Tâcheron du cinéma bis au doux parfum de direct-to-video, Anderson s’en sort parfois avec de – relativement – petites productions qui recueillent un joli succès populaire et marquent les spectateurs. Ainsi, demandez à n’importe quel amateur de série B ce que lui évoquent les indices suivants : un film de science-fiction, dans l’espace, avec un vaisseau gigantesque et cyclopéen, des meurtres, des monstres, une inspiration littéraire et Dennis Quaid. Il vous répondra immanquablement : Event Horizon – et il aura bien raison !
Il est donc possible que Pandorum entretienne de fortes similarités avec Event Horizon : Dennis Quaid y campe un commandant de bord d’un vaisseau gigantesque, prévu pour la colonisation de Tanis, une nouvelle Terre bien pratique alors que la première du nom a vu ses ressources taries par une population de 25 milliards d’humains. Sauf qu’à son réveil, flanqué de son seul mécano, il se rend compte que rien ne va. Non seulement il est enfermé dans sa cabine, mais le pont ne répond pas, et le vaisseau est désormais habité par de mystérieux humanoïdes cannibales et barbares. Tout cela, alors que flotte, omniprésente, la menace du Pandorum, la fièvre de l’espace, à forte composante paranoïaque…
Pour Event Horizon, Anderson avait trouvé l’inspiration du côté de H.P. Lovecraft – en réussissant plutôt pas mal la transposition spatiale des obsessions de l’écrivain de Providence, d’ailleurs.
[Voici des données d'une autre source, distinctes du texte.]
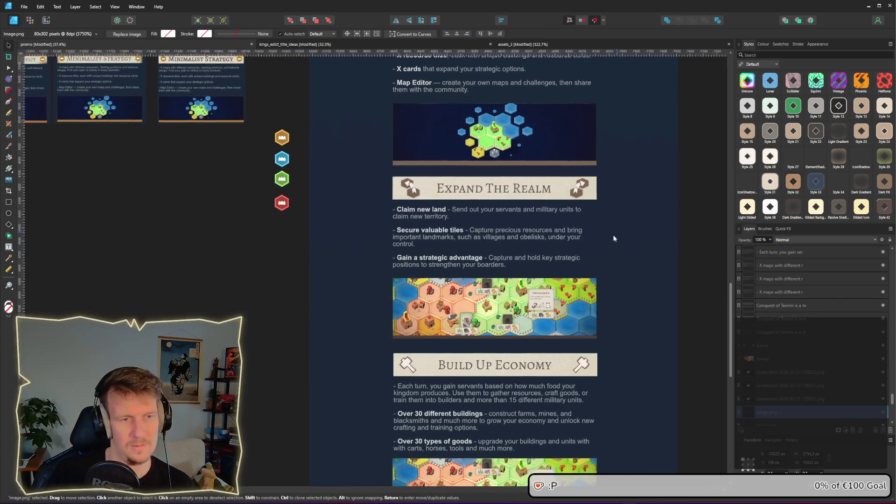
- Move the thin bar beneath the Minimalist Strategy map and lower its saturation from 12 to 8
click(465, 208)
C’est cette fois du côté des serials de science-fiction qu’il se penche. S’il continue dans cette voie, on attend avec impatience ses prochains clones d’Alien, adaptés d’écrivain moins attendus : un space-opera trash adapté de Guillaume Musso avec un titre du genre « toutes les étoiles dans tes yeux » promettrait fort.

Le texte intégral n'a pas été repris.